I am walking in the quiet government house. I see an open door of the office where there is a person who is close to the former president. I know him well. He gathers his papers and copies some papers off the computer. He is very upset, but not for himself, but for his chief who left not in the way he should leave:
“Dzasokhov is a statesman all the way to the bones. And that was his downfall. He never would admit that he wanted to resign right after Beslan. And Putin didn’t let him. And all the government knows about that. Dzasokhov even prepared the resignation papers. But Putin didn’t let him. He stayed after the conversation with Putin. Putin told him ‘If you leave, you will let us all down and will show that the terrorist one.’ And Dzasokhov who was crashed and buried by Beslan went with Putin’s word and he paid for it. The state and the president made a scapegoat out of him. Putin did not let him decide anything in Beslan and did not let him resign right after Beslan, thus making him the hostage of the situation. That was a slick move. All the hands were pointing out Dzasokhov. The Kremlin understood the hatred of the Beslan residents were looking for a way out. They needed culprits. And these culprits are Putin and those generals who were commanding in here. If Dzasokhov would resign the Beslan residents would quickly find a culprit. So Dzasokhov became a scapegoat. The president betrayed Dzasokhov after he said he never asked the Osetian president to stay in power.”

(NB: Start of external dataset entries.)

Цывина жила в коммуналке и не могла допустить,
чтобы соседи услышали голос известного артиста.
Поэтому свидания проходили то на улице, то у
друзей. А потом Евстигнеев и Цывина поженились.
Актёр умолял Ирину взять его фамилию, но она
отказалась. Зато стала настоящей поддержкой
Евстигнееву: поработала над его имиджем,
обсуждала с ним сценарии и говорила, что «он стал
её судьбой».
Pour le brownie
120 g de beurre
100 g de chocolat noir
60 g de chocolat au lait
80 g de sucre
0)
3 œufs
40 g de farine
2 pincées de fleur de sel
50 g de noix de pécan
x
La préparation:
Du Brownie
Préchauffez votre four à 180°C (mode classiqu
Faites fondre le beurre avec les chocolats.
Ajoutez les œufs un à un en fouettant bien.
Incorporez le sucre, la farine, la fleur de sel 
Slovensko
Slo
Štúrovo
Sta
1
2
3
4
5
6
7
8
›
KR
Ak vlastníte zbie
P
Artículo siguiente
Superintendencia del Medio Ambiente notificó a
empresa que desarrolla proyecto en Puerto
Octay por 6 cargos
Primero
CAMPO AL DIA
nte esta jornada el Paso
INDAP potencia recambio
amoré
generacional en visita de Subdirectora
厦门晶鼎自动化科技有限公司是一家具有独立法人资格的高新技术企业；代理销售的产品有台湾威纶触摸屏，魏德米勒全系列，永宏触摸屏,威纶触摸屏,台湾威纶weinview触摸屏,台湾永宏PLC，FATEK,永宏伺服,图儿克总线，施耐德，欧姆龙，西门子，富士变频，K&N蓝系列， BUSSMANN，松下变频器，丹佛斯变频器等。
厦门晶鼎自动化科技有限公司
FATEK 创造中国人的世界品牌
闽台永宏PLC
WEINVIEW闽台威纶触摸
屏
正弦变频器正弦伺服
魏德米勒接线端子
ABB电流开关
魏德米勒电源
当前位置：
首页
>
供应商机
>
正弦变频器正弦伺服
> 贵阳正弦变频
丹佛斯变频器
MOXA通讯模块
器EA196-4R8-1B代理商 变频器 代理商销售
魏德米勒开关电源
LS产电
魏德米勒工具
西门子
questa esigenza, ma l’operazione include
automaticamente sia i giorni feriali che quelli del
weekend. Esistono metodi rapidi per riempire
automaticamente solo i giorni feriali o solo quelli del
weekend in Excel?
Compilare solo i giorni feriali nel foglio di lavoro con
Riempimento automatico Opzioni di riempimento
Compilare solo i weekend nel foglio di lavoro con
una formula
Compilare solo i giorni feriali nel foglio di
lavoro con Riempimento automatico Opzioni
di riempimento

Another government official told me that no other president in the history of Russia was leaving like Dzasokhov, who really didn’t deserve that:
“He was in Beslan all the time, all three days. He was climbing the roofs and he is 70 years old to see what is going on. We have seen it with our own eyes. So what’s his fault? Was Dzasokhov the on who started the war in Chechnya? No Dzasokhov was the person trying to find a compromise with the neighbors. He was trying to protect the republic from terrorism. Was he able to? No. But is it his fault? No. It was Dzasokhov who offered buses and escape routes to the terrorists. Did General Pan’kov or General Proniechev go to the Beslan mothers three times a day? Dzasokhov called Maskhadov and Zakaev, offering everything possible to save the people. Everybody was expecting a miracle from him but he was not a magician. He just believed Putin. He believed the Russian president knows what to do and the president of Russian betrayed him.”
I returned to the square. It’s already evening. The tired mothers are sitting with their heads in their hands. The passersby stop and stand several minutes silently next to them. None of the republic’s leaders came out to the square this day. The women are still criticizing them. Marina Tsoi says that from now on these women in Northern Osetia will be the foundation for the opposition. “In the country there is a horrible regime that kills people. This regime doesn’t protect us. We are victims of the regime and somebody has to talk about it and fight with it.” And I’m thinking that if a nine-month delay with Dzasokhov’s resignation was nothing more than a slick trick of the Russian authorities, it didn’t work that well.